Before explaining how to solve that issue, I strongly recommend avoiding using CopyProfile and doing all the customization during the deployment using task sequences for instance.
The recent issue I faced is IE11 (with Protected mode enabled) crashing continuously on Windows 10 computers where CopyProfile has been used.
The reason for those crashed has been identified and it appears that after running sysprep with copyprofile setting enabled, all of the Low Mandatory Level ACL of "%userprofile%\AppData\LocalLow" folder are missing.
There's 2 solutions whether you have already deployed computers using copyprofile or if you want to solve that issue proactively on not yet deployed computers.
For already deployed computers
Deploy through script under the user context the following command line to add the missing permissions:
icacls %userprofile%\appdata\locallow /setintegritylevel (OI)(CI)L
icacls %userprofile%\appdata\locallow\microsoft /setintegritylevel (OI)(CI)L
icacls "%userprofile%\appdata\locallow\microsoft\Internet Explorer" /setintegritylevel (OI)(CI)L
For computers not yet deployed
For computers which are not yet deployed, we can solve that issue editing the master image.

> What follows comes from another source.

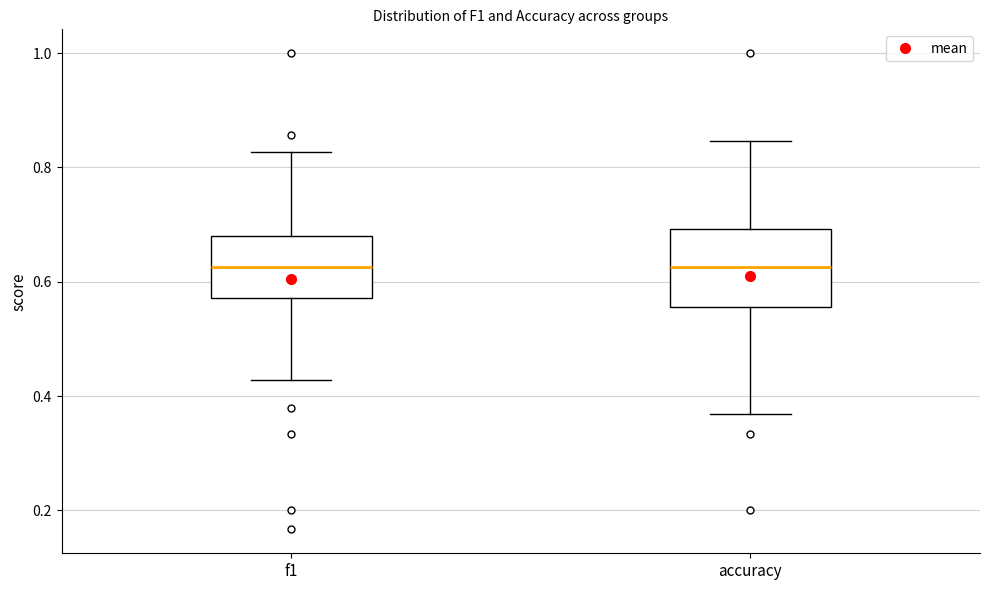

Reading left to right, transcribe this box plot: for each box, give where its median line is, the range the box spans, and where its two whiskers end, as read against the y-axis. The values are not printed on the chart, so give them approximately, as read against the axis.

f1: median 0.62, box 0.58 to 0.68, whiskers 0.42 to 0.82
accuracy: median 0.62, box 0.56 to 0.70, whiskers 0.36 to 0.84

After having captured your master image, delete the following folder:
You can also do that during the final image deployment within a MDT/SCCM task sequence. To do that, you just need to be aware that the RD (rmdir) command line cannot delete hidden folder. In our case, "Default" and "AppData" folders are both hidden. To automate the deletion of the LocalLow folder, we need to unhide, delete then hide again the concerned folders.
Here is a sample script to delete LocalLow folder:
ATTRIB -H "C:\Users\Default"
ATTRIB -H "C:\Users\Default\AppData"
rd /Q /S "C:\Users\Default\AppData\LocalLow"
ATTRIB +H "C:\Users\Default\AppData"
ATTRIB +H "C:\Users\Default"
Hope it will help solving the IE crash issues on computers where CopyProfile has been used 🙂
Good Windows 10 deployment to everyone!!